Por seu lado, os assessores de Dilma Rousseff (PT) não encaminharam as propostas da candidata apesar das solicitações diárias da reportagem.

Tanto a professora da USP como a da UnB destacam a vizinha Argentina como um país onde a lista fechada alternada (para cada dois homens eleitos uma mulher vai com eles) trouxe resultados práticos – 38% dos congressistas do país vizinho são mulheres, mas as duas apontam poucas esperanças de mudança no Brasil, onde o sistema é de lista aberta. "Sempre que a bancada feminina quer mudar essas regras, é como se fosse uma voz no deserto", afirma Avelar.

Ao contrário do Brasil, a história da Argentina foi marcada por figuras femininas na política. Desde meados do século passado, Evita é mito popular, mesmo impedida de concorrer à vice-presidência de seu marido, Juan Domingo Perón, que cumpriu a missão com sua mulher seguinte, Isabelita, que governou o país entre 1974 e 1976 após a morte do fundador do peronismo. Atualmente, a Casa Rosada tem outra vez uma dona: a também peronista Cristina Kirchner, que sucedeu democraticamente seu marido, Nestor, em 2007.

Mesmo com esse histórico argentino, o primeiro país sul-americano a eleger diretamente uma presidente foi o Chile, com Michelle Bachelet, um ano antes de Kirchner. O Equador e a Bolívia também já tiveram mulheres no poder, porém interinamente.

Os cinco continentes do planeta já tiveram mandatárias. A israelense Golda Meir e a indiana Indira Gandhi estiveram entre as primeiras liderando governos, ainda na década de 60. Na Ásia, a paquistanesa Benazir Bhutto e a filipina Corazón Aquino se destacaram a partir dos anos 80. Na Europa, Reino Unido, França, Noruega, Finlândia, Irlanda, Portugal, Turquia, Letônia, Islândia e Malta tiveram mandatárias.

Entre os países africanos, Senegal, São Tomé e Príncipe e Libéria já foram comandados por mulheres.

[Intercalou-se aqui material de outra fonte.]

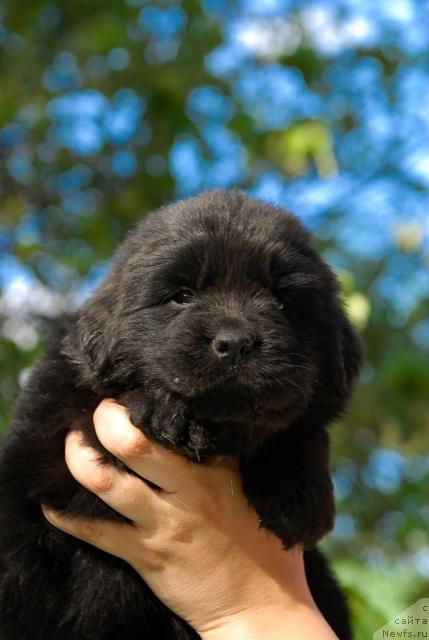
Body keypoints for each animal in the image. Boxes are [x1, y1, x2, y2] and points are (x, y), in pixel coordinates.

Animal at [0, 190, 362, 640]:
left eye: (282, 303)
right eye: (182, 296)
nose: (236, 342)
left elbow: (298, 425)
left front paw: (296, 492)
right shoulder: (47, 446)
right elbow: (88, 414)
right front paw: (162, 408)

Na Oceania, a Nova Zelândia já teve duas primeiras-ministras: Helen Clark e Jenny Shipley.

“Nem sempre uma mulher na política vai trabalhar em prol das outras mulheres. A Margaret Thatcher [primeira-ministra britânica entre 1979 e 1990] foi um exemplo nada interessante para a maioria das mulheres”, opina Sônia Coelho, da coordenação nacional do grupo feminista Marcha Mundial das Mulheres.

Para ela, é uma estratégia de conquista de eleitorado ter duas mulheres na corrida presidencial. "A Dilma e a Marina ficam repetindo 'quero ser a primeira mulher' porque querem ganhar o eleitorado feminino."

A feminista acredita que eleger uma “presidente mulher” é mais um símbolo que um marco na presença feminina no poder nacional. Para ela, seria mais importante aplicar políticas para a mulher, em temas prioritários como violência, saúde e desigualdade no mercado de trabalho. “A mídia faz espetáculo em casos como o de Eloá Pimentel, Mércia Nakashima e Elisa Samudio, mas esquece da impunidade com que os homens contam quando matam uma mulher. A violência é a mais dura expressão do machismo”, afirma Sônia Coelho.

Coincidentemente, a candidata a deputada federal Suellem Aline Mendes Silva, cujo nome artístico é Mulher Pêra (PTN-SP), concorda que a legislação deve ser mais dura contra a violência de gênero. “A Lei Maria da Penha tem que ser mais dura ainda”, proclamou a bailarina e funkeira que conta em seu material de campanha com um vídeo em que o senador Eduardo Suplicy pede votos para ela (o petista gravou dezenas desses depoimentos para os candidatos da base aliada). Já Cristina Célia Antunes Batista, o nome por trás da Mulher Melão (PHS), também está de acordo com a feminista que a mulher tem que ter espaço no poder.

Sônia Coelho, contudo, não vê com bons olhos as candidatas frutíferas. “Essas mulheres-fruta têm uma imagem muito estereotipada. Elas devem estar pensando na exposição pública ou no salário. Política não é palco para aparecer. Isso não contribui para a participação das mulheres na política”, polemiza a feminista.

Coelho diz que ainda há muita imposição de comportamento para as mulheres que entram na política. “Exige-se ainda das candidatas um padrão de feminilidade e subordinação. Se ela é durona, com pulso firme, logo rotulam de masculinizadas, como se a coragem fosse uma característica exclusiva dos homens.” Para ela, Dilma e Marina são as mulheres que absorveram as conquistas do movimento feminista.